YOUR TASK.
Every line in the entries where "knee" is found should be copied.
-- -- --
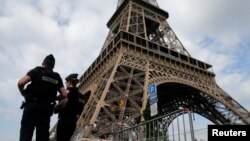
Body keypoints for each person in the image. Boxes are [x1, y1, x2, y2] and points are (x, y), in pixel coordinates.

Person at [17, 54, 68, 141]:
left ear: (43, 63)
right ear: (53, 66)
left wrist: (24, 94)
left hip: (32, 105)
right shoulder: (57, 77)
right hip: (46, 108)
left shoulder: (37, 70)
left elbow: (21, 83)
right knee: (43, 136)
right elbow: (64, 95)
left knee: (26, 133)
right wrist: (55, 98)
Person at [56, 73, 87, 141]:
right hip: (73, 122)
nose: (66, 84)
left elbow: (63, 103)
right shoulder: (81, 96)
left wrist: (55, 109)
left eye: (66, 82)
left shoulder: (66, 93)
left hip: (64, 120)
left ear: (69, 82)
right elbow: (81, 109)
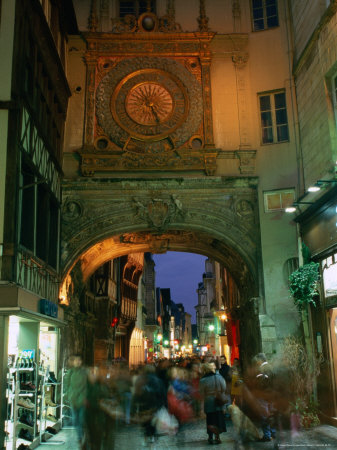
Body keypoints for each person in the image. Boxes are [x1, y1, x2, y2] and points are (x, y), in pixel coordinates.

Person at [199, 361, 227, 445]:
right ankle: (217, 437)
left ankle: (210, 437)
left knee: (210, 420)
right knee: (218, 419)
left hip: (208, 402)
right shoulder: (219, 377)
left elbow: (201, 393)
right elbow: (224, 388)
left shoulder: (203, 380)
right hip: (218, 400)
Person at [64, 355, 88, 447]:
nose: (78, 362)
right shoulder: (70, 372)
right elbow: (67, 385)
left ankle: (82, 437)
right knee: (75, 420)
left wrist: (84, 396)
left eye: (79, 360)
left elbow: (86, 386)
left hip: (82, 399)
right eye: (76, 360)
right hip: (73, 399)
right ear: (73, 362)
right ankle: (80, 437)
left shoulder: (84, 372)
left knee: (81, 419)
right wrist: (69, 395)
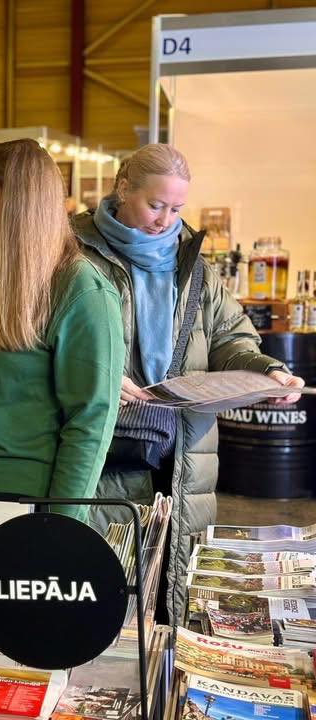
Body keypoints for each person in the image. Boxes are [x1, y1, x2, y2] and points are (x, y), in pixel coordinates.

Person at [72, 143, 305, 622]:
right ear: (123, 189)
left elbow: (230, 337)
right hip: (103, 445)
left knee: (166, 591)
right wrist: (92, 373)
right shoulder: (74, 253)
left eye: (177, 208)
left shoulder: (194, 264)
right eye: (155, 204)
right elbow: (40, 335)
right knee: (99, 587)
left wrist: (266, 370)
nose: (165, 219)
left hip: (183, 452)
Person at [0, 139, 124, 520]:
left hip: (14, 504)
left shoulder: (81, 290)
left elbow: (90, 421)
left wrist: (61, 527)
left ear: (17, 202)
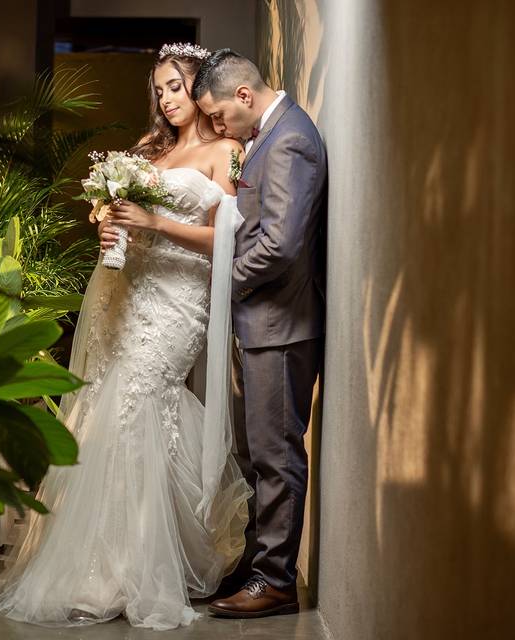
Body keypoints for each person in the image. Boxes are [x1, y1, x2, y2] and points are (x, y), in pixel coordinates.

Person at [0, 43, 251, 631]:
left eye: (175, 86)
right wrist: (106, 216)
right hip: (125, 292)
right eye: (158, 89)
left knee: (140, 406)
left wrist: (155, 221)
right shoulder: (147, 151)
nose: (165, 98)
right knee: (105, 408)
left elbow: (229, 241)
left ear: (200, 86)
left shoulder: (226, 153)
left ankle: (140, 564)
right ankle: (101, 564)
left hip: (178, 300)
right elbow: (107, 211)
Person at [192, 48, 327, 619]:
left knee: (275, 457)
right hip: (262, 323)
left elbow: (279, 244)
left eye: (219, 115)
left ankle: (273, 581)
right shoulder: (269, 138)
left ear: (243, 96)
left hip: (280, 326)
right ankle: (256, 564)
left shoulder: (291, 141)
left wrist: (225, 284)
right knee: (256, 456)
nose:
-- -- --
SOLUTION FOR THIS EXERCISE.
right knee: (43, 136)
left knee: (26, 133)
left knee: (210, 420)
right knee: (218, 419)
right knee: (75, 420)
left knee: (81, 419)
left knee: (166, 591)
right knee: (99, 587)
left knee: (140, 406)
right knee: (105, 408)
left knee: (275, 457)
right knee: (256, 456)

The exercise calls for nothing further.